Les premières lueurs de l'aube apparaissaient derrière les collines. En se retournant, Evin vit que l'endroit par lequel il était passé était bouché, comme si rien n'avait bougé à la base du mont Bossiney.
Il chercha pendant longtemps, mais il ne trouva aucune trace d'ouverture : partout l'herbe était intacte et les rochers qui affleuraient portaient la marque du temps. Ils étaient recouverts de mousses et de lichens. Et le soleil, se levant à l'horizon, vint frapper le visage d'Evin avec une grande douceur. Perplexe, il revint lentement vers le village. Tout le monde dormait encore, après cette nuit de chants et de danses, mais il savait qu'un homme sage, qui vivait un peu à l'écart, en solitaire dans une maison de chaume, était déjà éveillé. Il alla le trouver et lui raconta ce qui lui était arrivé.
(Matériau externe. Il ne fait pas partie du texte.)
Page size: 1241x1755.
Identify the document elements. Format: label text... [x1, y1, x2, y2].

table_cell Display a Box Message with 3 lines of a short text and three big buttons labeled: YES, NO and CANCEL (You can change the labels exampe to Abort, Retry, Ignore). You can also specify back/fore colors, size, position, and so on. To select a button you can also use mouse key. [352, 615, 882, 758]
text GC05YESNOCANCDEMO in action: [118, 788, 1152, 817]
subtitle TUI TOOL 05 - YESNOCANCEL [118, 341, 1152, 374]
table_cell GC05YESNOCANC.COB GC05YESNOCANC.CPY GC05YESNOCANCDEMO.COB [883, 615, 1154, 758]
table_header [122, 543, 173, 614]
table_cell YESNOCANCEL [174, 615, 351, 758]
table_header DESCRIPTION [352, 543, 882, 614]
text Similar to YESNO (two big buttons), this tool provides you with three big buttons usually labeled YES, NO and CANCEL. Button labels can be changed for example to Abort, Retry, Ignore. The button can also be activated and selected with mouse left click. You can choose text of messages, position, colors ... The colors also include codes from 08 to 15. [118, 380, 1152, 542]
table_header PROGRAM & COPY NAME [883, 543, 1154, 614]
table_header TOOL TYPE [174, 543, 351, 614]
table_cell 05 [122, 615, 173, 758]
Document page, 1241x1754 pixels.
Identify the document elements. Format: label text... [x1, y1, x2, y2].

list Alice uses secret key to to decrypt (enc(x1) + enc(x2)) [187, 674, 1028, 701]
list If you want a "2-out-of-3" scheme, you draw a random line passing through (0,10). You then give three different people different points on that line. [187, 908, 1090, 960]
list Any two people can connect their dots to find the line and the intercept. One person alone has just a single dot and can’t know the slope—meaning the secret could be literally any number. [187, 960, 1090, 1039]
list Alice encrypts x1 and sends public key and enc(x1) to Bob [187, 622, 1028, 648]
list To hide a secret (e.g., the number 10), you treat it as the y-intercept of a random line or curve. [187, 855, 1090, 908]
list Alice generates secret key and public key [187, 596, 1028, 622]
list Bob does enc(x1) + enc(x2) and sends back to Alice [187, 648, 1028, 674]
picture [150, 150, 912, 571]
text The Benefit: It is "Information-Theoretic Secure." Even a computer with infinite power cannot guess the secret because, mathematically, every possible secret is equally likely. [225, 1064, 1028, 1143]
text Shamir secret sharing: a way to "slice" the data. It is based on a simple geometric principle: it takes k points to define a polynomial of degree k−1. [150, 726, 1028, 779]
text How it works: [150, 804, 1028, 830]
- Ai-je rêvé ? lui demanda-t-il enfin.
- Certes non, répondit l'homme sage. Tu n'as pas rêvé. Mais garde-toi bien de raconter cette histoire à quiconque, car nombreux sont ceux qui viendraient s'entretuer pour découvrir ce que tu as vu. Sache, mon ami, que cette table d'or qui produit une si magnifique lumière est la Table ronde du roi Arthur et de ses chevaliers. Mais les temps ne sont pas encore venus, cette table doit demeurer enfouie sous le mont Bossiney jusqu'au moment où Arthur en personne viendra y tenir une réunion plénière de ses compagnons de toujours. Une fois par an, en cette nuit de la Saint-Jean, le tertre s'ouvre : et il y aura un jour où le roi Arthur se présentera à l'entrée pour reprendre possession de son royaume.